◆ **Task item**: If a line of the records holds the word "Open", copy it out.
[Data to process Boundary: Start]
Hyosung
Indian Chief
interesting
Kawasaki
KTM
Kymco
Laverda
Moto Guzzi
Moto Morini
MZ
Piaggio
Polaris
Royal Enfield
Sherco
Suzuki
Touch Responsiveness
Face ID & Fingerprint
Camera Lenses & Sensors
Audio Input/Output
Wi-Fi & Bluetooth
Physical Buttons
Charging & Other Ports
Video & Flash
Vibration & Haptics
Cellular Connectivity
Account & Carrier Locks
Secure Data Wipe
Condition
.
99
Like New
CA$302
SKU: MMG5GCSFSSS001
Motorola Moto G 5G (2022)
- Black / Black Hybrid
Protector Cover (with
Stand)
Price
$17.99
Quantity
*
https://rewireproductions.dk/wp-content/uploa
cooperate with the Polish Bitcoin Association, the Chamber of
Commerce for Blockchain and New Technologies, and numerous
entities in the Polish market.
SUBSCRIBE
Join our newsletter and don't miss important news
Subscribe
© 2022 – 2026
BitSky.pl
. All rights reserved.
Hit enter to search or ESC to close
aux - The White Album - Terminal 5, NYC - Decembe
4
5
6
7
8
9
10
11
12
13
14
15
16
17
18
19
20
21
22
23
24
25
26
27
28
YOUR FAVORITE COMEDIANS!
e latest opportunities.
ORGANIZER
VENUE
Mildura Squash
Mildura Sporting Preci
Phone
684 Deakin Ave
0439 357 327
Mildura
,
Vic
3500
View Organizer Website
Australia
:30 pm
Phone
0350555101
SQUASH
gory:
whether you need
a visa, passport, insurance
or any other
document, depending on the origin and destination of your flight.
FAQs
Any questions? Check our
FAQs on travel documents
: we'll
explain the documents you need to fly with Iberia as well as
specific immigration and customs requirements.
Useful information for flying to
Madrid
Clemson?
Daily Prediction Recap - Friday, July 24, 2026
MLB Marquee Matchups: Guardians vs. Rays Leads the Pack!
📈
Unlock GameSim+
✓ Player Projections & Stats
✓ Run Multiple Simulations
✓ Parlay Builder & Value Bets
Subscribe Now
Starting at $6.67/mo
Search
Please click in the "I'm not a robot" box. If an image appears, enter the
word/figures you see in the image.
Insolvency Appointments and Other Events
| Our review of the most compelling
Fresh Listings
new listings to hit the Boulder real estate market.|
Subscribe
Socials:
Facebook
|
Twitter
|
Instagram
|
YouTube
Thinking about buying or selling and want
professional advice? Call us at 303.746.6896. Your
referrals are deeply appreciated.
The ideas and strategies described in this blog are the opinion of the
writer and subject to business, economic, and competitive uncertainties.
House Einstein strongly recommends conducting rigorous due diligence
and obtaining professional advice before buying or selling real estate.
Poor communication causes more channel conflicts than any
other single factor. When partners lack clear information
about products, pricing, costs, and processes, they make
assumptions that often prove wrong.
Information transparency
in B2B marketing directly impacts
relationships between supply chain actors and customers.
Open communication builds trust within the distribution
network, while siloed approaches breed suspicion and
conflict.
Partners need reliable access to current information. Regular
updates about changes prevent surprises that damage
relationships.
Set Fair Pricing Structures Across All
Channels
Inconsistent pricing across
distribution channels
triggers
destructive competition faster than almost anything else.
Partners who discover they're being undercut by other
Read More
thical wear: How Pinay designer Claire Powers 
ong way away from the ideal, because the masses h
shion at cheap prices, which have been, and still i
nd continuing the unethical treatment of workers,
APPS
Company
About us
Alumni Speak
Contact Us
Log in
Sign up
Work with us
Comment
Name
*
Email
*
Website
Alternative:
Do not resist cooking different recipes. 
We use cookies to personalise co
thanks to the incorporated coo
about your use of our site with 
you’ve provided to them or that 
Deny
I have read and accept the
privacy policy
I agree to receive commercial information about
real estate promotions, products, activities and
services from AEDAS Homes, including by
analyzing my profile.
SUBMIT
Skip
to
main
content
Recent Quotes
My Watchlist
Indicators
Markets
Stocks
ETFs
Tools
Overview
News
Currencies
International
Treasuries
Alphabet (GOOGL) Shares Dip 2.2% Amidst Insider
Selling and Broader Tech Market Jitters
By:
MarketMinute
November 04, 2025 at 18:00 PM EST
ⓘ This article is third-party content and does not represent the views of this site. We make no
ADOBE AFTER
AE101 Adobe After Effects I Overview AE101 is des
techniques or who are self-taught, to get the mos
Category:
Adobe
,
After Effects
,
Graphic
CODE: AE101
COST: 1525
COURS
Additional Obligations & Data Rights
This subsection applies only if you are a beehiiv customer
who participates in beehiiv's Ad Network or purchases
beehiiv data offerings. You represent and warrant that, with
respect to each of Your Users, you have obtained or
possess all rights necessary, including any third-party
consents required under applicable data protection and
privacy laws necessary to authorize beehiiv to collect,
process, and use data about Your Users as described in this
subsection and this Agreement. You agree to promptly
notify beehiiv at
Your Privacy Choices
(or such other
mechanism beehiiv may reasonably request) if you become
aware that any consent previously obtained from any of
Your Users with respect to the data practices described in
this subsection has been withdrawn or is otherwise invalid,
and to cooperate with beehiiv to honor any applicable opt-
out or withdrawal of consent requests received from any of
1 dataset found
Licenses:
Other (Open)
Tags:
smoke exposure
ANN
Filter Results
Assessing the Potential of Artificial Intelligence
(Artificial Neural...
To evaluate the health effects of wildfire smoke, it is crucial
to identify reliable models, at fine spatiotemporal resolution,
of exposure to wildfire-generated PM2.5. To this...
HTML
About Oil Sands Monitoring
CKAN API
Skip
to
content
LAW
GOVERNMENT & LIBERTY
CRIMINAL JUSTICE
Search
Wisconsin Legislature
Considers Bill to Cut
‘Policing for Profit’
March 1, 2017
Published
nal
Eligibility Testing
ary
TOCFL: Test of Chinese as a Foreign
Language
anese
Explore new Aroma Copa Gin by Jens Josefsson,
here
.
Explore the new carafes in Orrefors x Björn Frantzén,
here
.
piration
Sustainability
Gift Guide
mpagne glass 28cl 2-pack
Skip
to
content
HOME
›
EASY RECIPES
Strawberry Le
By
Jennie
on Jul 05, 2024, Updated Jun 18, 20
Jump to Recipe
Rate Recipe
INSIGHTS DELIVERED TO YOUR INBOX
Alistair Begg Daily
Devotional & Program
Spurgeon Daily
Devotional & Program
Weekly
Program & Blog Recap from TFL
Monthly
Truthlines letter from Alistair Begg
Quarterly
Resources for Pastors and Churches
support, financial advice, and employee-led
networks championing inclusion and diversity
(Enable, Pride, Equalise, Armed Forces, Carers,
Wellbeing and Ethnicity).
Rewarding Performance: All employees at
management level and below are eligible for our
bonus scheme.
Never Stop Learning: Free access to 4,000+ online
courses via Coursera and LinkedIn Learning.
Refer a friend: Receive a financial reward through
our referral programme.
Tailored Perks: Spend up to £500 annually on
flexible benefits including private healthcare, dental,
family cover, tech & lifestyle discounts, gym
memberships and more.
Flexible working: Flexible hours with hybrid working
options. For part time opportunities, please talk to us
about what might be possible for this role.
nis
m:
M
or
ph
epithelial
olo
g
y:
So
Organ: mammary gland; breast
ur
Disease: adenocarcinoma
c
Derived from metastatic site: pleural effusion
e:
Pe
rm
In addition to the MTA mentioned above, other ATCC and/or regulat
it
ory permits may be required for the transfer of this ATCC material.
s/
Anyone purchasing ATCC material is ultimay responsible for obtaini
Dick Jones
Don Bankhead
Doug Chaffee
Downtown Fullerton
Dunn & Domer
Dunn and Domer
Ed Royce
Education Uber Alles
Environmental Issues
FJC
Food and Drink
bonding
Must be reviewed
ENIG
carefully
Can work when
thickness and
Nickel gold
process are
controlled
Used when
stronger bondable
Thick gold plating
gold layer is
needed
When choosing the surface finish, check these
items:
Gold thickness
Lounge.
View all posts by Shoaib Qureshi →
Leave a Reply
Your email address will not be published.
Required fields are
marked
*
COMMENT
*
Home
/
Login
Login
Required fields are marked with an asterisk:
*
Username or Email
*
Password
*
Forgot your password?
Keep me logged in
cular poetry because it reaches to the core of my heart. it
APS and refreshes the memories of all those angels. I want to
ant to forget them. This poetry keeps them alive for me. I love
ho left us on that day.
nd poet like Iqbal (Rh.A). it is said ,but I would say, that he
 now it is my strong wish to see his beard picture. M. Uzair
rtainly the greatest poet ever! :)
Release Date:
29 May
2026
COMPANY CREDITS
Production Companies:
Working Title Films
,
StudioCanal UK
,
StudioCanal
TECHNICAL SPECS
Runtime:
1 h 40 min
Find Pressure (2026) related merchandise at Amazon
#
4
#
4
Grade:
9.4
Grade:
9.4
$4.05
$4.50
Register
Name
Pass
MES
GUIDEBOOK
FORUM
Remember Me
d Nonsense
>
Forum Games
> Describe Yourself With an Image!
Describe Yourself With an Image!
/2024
[Data to process Boundary: End]
◆ **Exercise response**:
Open communication builds trust within the distribution
Other (Open)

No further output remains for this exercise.